-- START SELECTION --

The mainstreaming of sci-fi

I just saw Looper. It was an okay bit of time travel narrative but I’m rather surprised so many people thought it was mind-bending. I thought the time travel aspect was fairly straightforward and can only assume that it was confusing mostly to people who didn’t see time travel being the main plot of like every fifth episode of The Next Generation.

In fact, the reception for Looper rather reminds me of that for Inception as far as its sci-fi bits go. Have we forgotten the lessons taught to us by both the Back to the Future franchise and Bill and Ted’s Excellent Adventure?

Primer, now that was a genuine time travel headscrew. Be more like that, Looper. And as for the rest of you people, quit being so dazzled by sci-fi, these plots have been going round and round for decades by now. And while we’re at it also make me king of the world. Is any of that really too much to ask?

Turn, turn

What the hell? One day it was warm, the next day it was actually fall. I’m pretty sure last weekend was the last time I could have worn shorts but I foolishly didn’t take the opportunity. The Toronto International Film Festival really marks the end of the summer movie season, doesn’t it?

And by the bye, The Bourne Legacy wasn’t a pile of crap. Kind of weird pacing in the start but it was okay enough.

-- END SELECTION --

- [YOUR TASK]:
In the text on the mainstreaming of sci-fi, which film is called a genuine time travel headscrew?

-- START ENTRIES SUPPLIED --

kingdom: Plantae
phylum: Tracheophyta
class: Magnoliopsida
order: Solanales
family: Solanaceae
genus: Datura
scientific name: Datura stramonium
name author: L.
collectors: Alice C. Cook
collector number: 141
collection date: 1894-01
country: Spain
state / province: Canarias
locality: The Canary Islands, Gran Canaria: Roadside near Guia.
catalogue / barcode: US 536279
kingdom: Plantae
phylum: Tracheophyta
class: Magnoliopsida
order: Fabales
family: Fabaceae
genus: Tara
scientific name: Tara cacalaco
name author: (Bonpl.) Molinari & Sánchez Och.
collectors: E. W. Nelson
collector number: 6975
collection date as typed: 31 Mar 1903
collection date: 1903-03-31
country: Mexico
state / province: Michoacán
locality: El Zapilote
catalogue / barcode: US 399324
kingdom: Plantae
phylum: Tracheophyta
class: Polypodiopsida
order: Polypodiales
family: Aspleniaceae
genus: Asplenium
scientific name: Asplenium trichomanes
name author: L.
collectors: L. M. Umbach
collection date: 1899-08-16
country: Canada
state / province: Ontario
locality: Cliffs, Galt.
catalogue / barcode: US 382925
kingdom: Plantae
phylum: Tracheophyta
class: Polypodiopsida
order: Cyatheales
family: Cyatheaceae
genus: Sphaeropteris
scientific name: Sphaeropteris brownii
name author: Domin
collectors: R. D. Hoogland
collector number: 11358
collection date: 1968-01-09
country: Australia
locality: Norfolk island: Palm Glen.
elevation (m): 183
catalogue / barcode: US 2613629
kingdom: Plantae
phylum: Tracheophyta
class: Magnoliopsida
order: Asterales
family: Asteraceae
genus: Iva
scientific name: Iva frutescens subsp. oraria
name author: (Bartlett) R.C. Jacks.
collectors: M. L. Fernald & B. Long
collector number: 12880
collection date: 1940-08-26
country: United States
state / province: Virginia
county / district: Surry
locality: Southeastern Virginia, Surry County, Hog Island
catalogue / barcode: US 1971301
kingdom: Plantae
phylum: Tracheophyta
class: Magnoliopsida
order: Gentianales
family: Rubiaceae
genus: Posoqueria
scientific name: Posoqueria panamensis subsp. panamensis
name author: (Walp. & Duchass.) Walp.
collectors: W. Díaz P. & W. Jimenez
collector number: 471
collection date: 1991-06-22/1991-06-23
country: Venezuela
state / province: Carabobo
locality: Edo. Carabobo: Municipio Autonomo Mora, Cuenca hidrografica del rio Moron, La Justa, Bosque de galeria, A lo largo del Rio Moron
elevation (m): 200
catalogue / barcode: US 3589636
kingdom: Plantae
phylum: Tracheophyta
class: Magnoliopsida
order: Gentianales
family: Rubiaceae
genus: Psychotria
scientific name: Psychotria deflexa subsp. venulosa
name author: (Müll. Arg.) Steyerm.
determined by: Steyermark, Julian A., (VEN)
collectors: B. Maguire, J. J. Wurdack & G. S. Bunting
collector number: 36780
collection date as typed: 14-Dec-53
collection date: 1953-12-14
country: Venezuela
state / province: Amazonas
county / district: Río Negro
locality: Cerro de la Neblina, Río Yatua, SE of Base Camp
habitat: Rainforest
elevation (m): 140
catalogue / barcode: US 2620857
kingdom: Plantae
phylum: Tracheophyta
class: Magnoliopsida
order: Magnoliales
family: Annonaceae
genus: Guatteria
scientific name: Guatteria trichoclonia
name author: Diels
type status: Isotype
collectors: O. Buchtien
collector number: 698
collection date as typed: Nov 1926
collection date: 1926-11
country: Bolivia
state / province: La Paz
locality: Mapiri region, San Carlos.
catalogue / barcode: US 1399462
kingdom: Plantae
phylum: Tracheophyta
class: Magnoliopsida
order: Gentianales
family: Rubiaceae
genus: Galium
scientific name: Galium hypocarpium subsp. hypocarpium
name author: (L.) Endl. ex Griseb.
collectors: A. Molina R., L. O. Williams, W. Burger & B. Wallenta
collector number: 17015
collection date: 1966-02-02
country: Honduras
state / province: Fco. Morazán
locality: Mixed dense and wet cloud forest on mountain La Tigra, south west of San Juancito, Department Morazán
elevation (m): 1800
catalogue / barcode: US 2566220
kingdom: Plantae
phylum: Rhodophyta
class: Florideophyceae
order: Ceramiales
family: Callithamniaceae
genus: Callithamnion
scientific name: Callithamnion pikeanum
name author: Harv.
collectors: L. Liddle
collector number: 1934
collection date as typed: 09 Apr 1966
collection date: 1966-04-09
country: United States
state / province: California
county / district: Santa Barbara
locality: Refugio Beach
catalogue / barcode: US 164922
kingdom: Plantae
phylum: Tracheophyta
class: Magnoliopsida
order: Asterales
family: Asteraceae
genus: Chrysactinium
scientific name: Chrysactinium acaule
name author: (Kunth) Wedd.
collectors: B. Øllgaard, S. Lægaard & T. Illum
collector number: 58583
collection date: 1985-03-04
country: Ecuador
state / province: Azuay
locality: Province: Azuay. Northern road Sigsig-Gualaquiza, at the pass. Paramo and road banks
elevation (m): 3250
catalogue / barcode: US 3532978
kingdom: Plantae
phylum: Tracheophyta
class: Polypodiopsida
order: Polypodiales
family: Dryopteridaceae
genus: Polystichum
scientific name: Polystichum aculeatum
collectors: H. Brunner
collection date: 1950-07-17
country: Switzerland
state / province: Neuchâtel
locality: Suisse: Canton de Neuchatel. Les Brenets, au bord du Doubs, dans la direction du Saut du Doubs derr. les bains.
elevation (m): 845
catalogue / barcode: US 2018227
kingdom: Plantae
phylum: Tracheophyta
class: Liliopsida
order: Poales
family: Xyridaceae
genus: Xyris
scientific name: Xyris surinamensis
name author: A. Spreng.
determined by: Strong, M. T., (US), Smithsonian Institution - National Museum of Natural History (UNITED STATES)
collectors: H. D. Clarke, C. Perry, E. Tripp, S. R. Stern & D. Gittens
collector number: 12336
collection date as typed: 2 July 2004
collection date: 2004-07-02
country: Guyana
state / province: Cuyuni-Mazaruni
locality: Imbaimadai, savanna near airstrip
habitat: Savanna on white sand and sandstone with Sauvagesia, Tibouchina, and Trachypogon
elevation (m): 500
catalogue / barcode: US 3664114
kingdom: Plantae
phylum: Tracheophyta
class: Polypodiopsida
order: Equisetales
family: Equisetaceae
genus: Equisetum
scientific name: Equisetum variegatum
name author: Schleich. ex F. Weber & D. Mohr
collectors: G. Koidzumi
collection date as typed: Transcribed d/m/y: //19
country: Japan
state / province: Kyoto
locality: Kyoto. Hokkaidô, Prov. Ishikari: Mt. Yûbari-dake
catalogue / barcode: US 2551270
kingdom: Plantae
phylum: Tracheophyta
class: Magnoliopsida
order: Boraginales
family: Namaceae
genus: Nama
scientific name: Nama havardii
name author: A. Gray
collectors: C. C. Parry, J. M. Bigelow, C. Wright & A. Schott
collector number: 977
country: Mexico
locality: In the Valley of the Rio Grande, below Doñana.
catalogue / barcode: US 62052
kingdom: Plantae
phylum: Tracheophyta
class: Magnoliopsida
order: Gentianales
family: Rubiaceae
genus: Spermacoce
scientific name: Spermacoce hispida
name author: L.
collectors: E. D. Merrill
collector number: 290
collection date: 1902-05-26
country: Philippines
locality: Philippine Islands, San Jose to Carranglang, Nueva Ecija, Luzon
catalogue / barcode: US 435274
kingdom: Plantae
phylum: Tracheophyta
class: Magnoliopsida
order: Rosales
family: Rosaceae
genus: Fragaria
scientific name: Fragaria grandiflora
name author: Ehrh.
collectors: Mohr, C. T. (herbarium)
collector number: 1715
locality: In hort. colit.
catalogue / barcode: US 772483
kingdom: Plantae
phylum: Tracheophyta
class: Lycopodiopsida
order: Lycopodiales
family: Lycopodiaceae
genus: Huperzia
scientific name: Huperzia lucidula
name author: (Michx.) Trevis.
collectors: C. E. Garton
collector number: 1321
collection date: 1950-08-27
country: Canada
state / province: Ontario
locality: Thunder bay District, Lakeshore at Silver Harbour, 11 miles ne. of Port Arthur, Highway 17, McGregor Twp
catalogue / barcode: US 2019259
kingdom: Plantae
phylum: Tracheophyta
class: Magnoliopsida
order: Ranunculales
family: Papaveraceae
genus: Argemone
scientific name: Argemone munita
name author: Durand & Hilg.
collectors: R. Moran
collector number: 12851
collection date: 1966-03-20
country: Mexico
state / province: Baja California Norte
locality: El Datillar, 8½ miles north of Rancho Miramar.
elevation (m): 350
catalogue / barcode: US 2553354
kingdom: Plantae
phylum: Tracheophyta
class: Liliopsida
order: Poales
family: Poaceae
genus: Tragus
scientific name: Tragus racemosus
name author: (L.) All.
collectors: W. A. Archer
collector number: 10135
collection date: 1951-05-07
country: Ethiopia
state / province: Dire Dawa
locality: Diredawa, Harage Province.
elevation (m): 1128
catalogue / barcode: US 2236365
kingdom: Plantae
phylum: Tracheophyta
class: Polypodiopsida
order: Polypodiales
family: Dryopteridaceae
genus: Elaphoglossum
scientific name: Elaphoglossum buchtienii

-- END ENTRIES SUPPLIED --

- [FINISHED EXERCISE]:
Primer